Unfinished Business

It’s very difficult to form an opinion on something that is very much unfinished, especially something you have a great deal of affection for. That’s partly why I’ve struggled to wrap my mind around David Foster Wallace’s post-humous novel, “The Pale King,” for such a long time.

The book, which emerged from the manuscript found by Wallace’s widow, Karen Green, after his suicide in September 2008, is just that — unfinished.

For a final work, something that is very definitively “the end,” there’s so little closure. There’s nothing really digestible about it as a whole. Maybe that’s not the point.

With the I.R.S. and middle-America as the back-drop, the parts of life examined in the novel are the very real ever-present pains we’re always attempting to outrun through various stimulation. But at it’s best, brightest and most beautiful, Wallace discusses these lonely realities, unsexy and painful as they can be, and leaves them to starkly contrast with his most beautiful, wide-eyed observer’s prose.

It’s a novel about boredom and the “myriad of unsexy ways” persons are forced to interact with the world, as Wallace put in his commencement address at Kenyon College in 2005. This same theme, remaining engaged and aware in spite of the monotony, carries throughout the text.

He urges readers to work through the tedium, the everyday blurs.
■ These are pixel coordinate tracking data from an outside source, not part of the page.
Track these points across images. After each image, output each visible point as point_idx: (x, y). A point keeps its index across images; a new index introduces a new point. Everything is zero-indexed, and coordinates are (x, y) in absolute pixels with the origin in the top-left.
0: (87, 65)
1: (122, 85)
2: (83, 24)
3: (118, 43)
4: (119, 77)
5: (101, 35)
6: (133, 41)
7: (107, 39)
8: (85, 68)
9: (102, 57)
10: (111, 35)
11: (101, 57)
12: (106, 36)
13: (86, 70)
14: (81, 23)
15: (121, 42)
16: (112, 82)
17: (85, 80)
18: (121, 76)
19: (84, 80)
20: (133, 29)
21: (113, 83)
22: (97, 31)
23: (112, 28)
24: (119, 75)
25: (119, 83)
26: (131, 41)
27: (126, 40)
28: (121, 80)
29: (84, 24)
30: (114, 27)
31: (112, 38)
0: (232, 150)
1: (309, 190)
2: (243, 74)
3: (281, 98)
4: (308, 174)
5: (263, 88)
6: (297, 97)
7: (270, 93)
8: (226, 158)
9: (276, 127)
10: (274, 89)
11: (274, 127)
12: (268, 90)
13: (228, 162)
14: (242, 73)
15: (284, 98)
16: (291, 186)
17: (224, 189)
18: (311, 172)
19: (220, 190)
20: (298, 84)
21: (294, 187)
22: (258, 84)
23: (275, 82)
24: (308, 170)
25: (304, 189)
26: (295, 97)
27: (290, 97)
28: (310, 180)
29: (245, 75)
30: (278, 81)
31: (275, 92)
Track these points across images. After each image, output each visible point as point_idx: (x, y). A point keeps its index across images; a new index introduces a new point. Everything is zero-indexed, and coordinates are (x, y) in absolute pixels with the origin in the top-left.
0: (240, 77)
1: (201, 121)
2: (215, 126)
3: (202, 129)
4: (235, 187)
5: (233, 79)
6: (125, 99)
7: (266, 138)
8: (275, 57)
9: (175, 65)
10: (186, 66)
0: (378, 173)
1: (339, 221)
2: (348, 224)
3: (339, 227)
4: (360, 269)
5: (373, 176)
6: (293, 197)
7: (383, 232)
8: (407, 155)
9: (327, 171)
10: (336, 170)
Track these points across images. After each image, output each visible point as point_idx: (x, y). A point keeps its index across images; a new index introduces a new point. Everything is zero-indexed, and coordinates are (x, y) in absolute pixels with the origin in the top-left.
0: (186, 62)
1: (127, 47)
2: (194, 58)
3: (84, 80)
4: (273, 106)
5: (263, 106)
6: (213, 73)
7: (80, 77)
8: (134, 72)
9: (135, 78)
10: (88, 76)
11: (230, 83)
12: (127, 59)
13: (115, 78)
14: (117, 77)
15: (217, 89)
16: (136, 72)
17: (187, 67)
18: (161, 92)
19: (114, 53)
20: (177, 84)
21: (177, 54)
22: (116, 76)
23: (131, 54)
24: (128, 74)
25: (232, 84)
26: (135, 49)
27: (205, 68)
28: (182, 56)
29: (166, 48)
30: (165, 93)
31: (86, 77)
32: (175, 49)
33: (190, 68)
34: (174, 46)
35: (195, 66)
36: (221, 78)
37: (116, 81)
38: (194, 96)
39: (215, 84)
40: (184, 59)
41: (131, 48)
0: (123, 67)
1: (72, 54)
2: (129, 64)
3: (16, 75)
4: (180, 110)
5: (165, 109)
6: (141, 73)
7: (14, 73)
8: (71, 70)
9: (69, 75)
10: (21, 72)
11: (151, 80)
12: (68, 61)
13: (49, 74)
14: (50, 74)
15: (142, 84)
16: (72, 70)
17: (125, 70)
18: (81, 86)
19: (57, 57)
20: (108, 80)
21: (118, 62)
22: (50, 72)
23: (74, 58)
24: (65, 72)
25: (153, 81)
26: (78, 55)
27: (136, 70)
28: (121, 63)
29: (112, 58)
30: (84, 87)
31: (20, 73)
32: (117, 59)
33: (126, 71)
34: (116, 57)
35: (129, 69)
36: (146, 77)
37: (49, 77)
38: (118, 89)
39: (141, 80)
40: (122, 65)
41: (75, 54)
“Ride these out, and it’s like stepping from black and white into color,” Wallace said. “Like water after days in the desert. Constant bliss in every atom.”

That’s the thing about this book. It takes work to stomach through the boring (the numbers and bureaucratic jargon), it takes work to reconcile the difference between a writer, his work and the actual human person behind the pen.

So yeah, it hurt. But it hurt so good.